Instructions to follow: The records below are to be reproduced exactly, with every picture left out.

Provided records:

<<<<

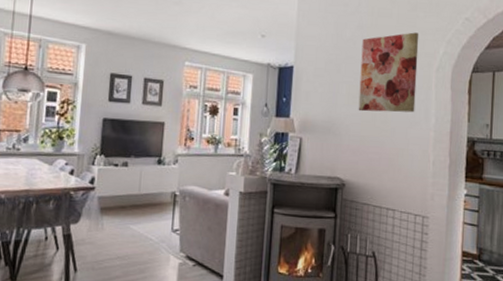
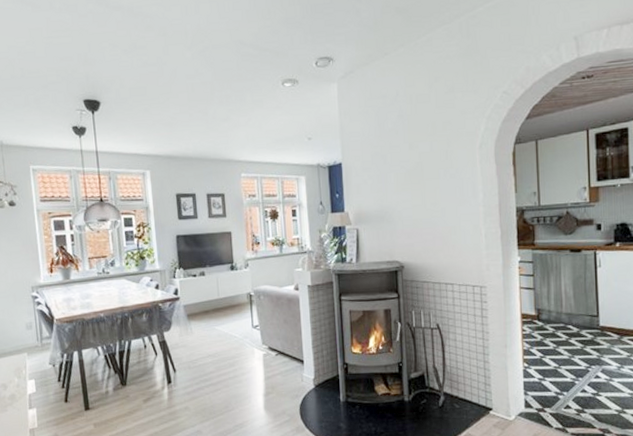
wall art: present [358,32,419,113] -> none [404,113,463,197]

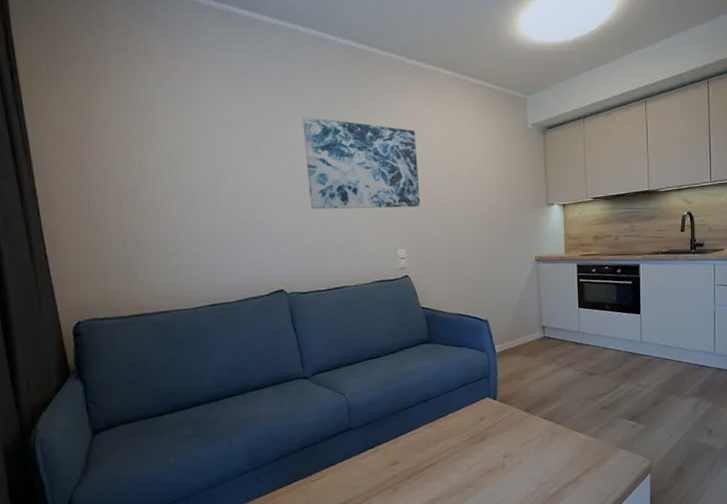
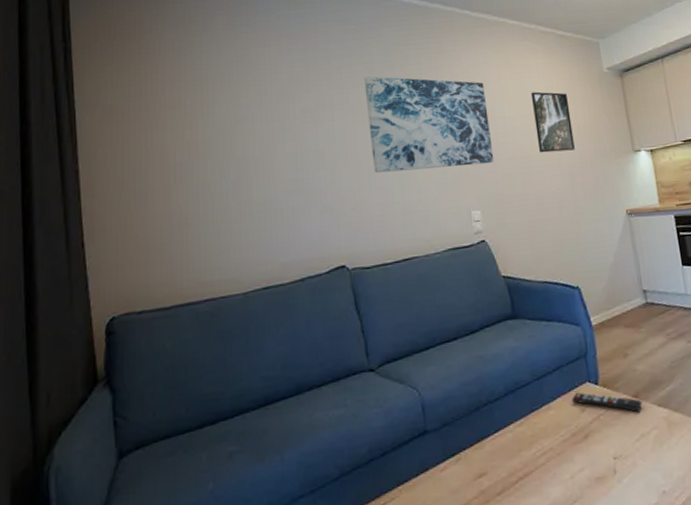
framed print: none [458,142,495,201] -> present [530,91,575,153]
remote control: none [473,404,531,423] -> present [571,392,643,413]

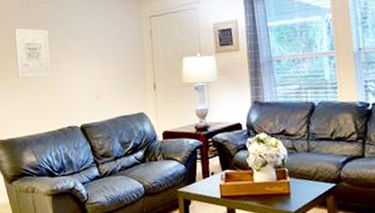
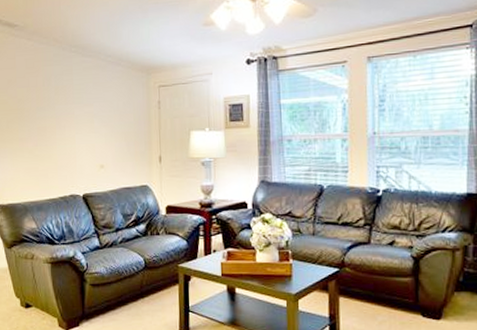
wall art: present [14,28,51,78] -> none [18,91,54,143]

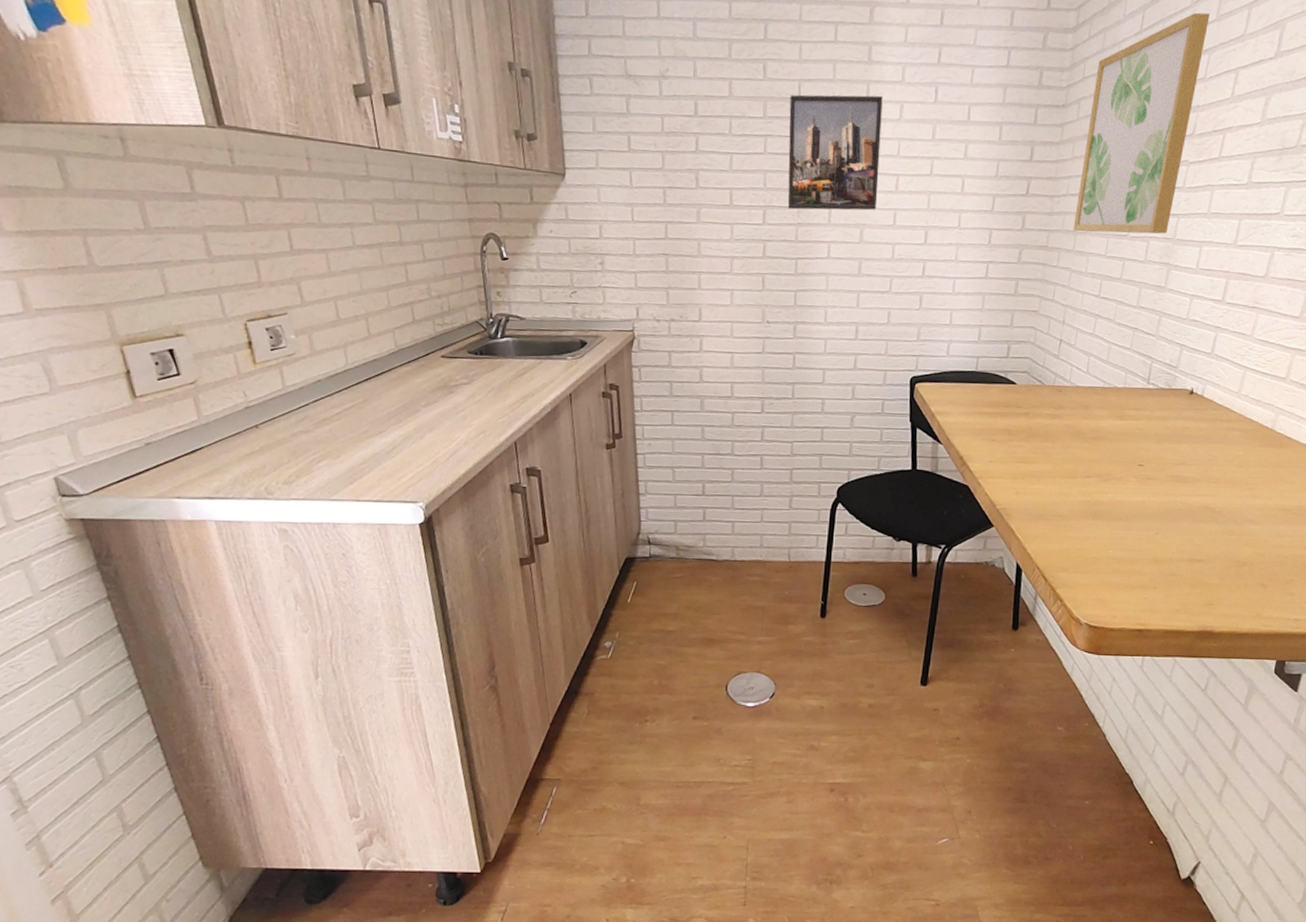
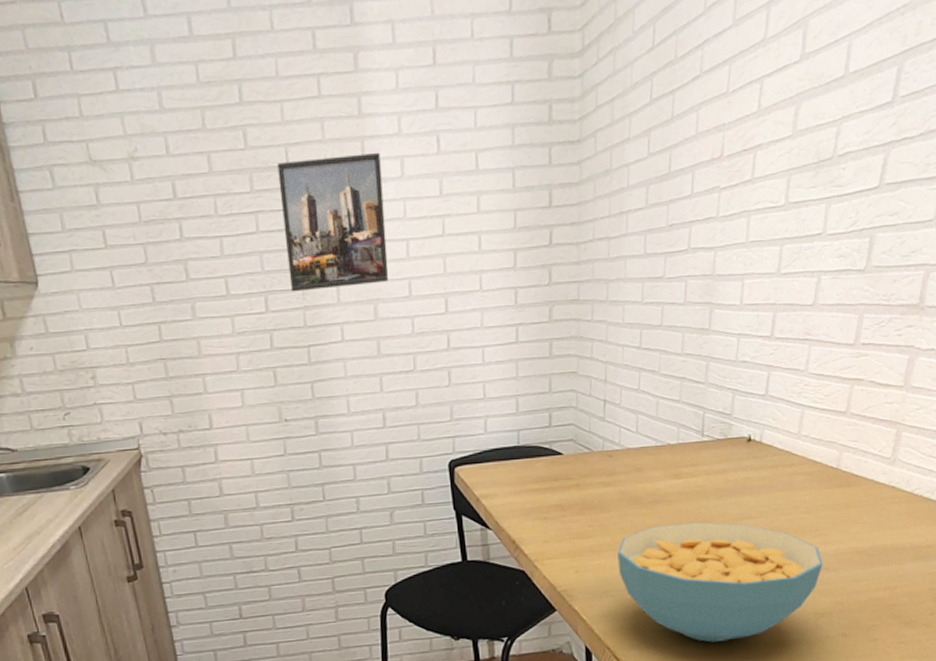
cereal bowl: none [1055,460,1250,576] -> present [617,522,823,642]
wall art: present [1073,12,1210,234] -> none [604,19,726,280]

>>>>

Task solution:
wall art: present [358,32,419,113] -> none [404,113,463,197]

framed print: none [458,142,495,201] -> present [530,91,575,153]
remote control: none [473,404,531,423] -> present [571,392,643,413]

wall art: present [14,28,51,78] -> none [18,91,54,143]

cereal bowl: none [1055,460,1250,576] -> present [617,522,823,642]
wall art: present [1073,12,1210,234] -> none [604,19,726,280]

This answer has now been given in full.